Fall arrest strategy affects peak hand impact force in a forward fall.

We measured the peak hand impact force involved in bimanually arresting a forward fall to the ground from a 1-m shoulder height in five healthy young males. The effects of three different subject instruction sets: "arrest the fall naturally"; "keep the head as far from the ground as possible"; and "minimize the peak hand forces" were studied by measuring body segment kinematics, ground reaction forces, and upper-extremity myoelectric activity. The hypotheses were tested that the (a) arrest strategy did not influence peak impact force, (b) arm configuration, impact velocity and upper-extremity electromyography (EMG) levels correlate to the peak impact force (c) and impacting the ground with one hand leading the other does not increase the impact force over that obtained with simultaneous hand use.
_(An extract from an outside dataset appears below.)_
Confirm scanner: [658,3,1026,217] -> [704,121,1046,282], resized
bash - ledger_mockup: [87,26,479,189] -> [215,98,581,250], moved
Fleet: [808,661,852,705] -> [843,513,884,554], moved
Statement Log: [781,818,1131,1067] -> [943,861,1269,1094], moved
The results show that these subjects were able to volitionally decrease the peak impact force at the wrist by an average of 27% compared with a "natural landing" (p=0.014) and 40% compared with a "stiff-arm landing" (p<0.0005). The magnitude of the peak unilateral wrist force varied from 0.65 to 1.7 body weight for these moderate falls onto a padded surface. Peak force correlated with the elbow angle at impact, wrist velocity at impact and with pre-EMG triceps activity. The force was not significantly higher for non-simultaneous hand impacts. We conclude that fall arrest strategy can substantially alter the peak impact forces applied to the distal forearm during a fall arrest. Therefore, the fall arrest strategy likely influences wrist injury risk independent of bone strength.